▶ [STATED TASK]
Filter the entries below and copy out every line that contains the string "label".

[Extracted data entries]
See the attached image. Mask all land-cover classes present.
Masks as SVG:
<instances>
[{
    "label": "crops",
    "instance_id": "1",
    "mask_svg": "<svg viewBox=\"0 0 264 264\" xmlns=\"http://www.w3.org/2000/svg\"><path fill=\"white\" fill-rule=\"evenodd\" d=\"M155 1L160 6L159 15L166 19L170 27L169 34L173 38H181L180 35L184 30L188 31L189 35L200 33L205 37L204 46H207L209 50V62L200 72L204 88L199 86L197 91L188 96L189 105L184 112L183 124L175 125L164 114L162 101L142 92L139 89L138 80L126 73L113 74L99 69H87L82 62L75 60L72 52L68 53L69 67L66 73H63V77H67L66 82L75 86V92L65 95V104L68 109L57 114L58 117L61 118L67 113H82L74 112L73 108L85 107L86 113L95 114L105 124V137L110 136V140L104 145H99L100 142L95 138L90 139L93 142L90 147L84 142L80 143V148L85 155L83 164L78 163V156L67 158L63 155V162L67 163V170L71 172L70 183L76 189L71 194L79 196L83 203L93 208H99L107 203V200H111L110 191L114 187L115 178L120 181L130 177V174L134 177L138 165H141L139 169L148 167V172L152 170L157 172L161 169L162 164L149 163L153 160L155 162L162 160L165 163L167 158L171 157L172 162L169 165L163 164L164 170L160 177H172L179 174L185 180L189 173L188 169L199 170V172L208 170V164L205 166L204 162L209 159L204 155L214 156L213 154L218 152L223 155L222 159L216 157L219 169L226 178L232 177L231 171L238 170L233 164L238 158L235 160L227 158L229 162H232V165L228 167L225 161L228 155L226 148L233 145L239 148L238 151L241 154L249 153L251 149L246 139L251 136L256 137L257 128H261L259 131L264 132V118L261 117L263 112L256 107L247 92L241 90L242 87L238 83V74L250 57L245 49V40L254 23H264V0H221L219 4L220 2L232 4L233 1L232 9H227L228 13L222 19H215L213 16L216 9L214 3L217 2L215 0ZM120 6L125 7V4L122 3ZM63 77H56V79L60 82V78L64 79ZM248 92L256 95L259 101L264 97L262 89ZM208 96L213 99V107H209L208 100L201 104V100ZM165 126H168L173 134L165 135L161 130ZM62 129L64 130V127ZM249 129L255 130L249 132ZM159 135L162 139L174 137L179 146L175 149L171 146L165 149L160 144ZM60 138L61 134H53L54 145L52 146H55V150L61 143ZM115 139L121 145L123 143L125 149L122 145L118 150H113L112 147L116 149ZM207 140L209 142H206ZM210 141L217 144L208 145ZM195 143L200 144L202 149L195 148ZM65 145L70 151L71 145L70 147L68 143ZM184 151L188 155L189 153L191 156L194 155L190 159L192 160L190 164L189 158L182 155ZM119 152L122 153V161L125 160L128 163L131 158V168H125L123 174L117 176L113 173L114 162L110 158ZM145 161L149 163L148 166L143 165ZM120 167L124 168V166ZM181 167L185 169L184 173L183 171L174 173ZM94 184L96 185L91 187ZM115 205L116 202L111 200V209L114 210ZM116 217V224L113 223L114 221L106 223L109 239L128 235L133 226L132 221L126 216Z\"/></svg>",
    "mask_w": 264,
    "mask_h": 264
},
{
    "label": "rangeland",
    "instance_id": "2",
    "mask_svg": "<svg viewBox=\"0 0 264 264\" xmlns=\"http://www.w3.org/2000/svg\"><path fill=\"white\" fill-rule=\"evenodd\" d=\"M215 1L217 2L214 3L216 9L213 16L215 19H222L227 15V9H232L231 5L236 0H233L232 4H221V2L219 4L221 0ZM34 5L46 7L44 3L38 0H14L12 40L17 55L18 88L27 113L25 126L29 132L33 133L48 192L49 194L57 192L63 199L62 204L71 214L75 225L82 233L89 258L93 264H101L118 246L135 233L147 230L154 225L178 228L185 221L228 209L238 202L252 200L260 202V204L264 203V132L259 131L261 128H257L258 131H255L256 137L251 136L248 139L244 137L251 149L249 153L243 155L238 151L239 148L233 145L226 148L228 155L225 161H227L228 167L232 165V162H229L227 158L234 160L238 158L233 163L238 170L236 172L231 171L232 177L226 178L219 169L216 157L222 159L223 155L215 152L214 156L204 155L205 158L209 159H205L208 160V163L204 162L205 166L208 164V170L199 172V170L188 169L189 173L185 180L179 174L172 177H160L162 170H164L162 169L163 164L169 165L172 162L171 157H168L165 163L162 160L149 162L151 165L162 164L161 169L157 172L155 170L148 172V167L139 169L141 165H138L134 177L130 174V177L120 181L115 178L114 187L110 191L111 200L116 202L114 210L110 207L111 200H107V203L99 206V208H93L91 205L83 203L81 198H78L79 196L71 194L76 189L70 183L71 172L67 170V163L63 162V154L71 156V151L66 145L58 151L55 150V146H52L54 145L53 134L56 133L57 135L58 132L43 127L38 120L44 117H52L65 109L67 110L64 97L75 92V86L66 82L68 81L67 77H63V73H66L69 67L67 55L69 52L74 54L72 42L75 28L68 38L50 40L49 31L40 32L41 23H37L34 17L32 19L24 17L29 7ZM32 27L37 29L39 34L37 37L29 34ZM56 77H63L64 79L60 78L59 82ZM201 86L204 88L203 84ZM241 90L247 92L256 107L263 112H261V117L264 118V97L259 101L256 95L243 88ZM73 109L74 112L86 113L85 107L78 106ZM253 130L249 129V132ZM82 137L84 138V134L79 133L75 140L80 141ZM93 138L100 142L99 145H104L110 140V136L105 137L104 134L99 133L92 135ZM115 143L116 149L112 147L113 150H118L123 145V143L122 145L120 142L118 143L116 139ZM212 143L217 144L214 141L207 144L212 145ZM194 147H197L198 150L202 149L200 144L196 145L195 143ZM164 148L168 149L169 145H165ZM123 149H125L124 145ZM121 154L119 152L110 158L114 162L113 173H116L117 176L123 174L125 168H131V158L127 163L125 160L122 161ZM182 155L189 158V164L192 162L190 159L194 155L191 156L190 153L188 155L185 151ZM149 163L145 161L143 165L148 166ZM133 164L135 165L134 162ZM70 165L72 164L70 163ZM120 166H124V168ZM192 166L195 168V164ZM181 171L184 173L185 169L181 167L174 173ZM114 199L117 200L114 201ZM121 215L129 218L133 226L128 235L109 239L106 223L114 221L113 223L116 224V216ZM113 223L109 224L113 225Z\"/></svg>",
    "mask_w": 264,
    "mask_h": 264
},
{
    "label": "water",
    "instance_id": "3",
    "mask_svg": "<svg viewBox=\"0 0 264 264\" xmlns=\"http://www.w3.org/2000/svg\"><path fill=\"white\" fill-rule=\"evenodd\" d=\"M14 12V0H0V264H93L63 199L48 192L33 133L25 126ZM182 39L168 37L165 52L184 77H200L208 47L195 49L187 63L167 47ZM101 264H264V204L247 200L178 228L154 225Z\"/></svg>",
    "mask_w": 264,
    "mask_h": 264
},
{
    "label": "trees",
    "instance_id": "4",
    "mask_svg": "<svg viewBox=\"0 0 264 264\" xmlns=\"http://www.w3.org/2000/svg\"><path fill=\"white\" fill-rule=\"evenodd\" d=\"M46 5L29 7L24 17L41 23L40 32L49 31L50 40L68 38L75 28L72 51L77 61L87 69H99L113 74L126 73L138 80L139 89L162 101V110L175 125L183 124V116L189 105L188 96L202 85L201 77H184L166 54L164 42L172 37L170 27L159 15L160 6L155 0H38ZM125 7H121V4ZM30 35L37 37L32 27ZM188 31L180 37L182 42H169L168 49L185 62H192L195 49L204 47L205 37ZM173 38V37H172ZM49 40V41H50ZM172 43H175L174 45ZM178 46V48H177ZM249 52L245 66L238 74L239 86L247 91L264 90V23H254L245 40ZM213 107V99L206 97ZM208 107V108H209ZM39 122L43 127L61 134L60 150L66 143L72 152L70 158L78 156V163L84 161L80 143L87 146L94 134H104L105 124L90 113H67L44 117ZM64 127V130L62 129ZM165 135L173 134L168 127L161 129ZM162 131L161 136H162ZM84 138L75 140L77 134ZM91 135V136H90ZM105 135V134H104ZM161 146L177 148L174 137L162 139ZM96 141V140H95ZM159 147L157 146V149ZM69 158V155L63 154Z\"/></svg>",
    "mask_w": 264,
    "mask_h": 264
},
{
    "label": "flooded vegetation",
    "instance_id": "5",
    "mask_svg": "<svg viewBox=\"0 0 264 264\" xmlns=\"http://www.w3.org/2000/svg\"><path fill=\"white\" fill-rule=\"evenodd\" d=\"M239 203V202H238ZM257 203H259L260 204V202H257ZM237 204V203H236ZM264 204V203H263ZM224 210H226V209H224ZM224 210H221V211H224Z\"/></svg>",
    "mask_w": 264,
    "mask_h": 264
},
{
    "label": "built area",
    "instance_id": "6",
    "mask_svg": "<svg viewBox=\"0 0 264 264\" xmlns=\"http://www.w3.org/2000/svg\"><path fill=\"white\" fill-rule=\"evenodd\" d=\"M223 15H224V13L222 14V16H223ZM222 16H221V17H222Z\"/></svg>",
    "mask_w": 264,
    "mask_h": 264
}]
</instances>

▶ [ANSWER TO THIS EXERCISE]
    "label": "crops",
    "label": "rangeland",
    "label": "water",
    "label": "trees",
    "label": "flooded vegetation",
    "label": "built area",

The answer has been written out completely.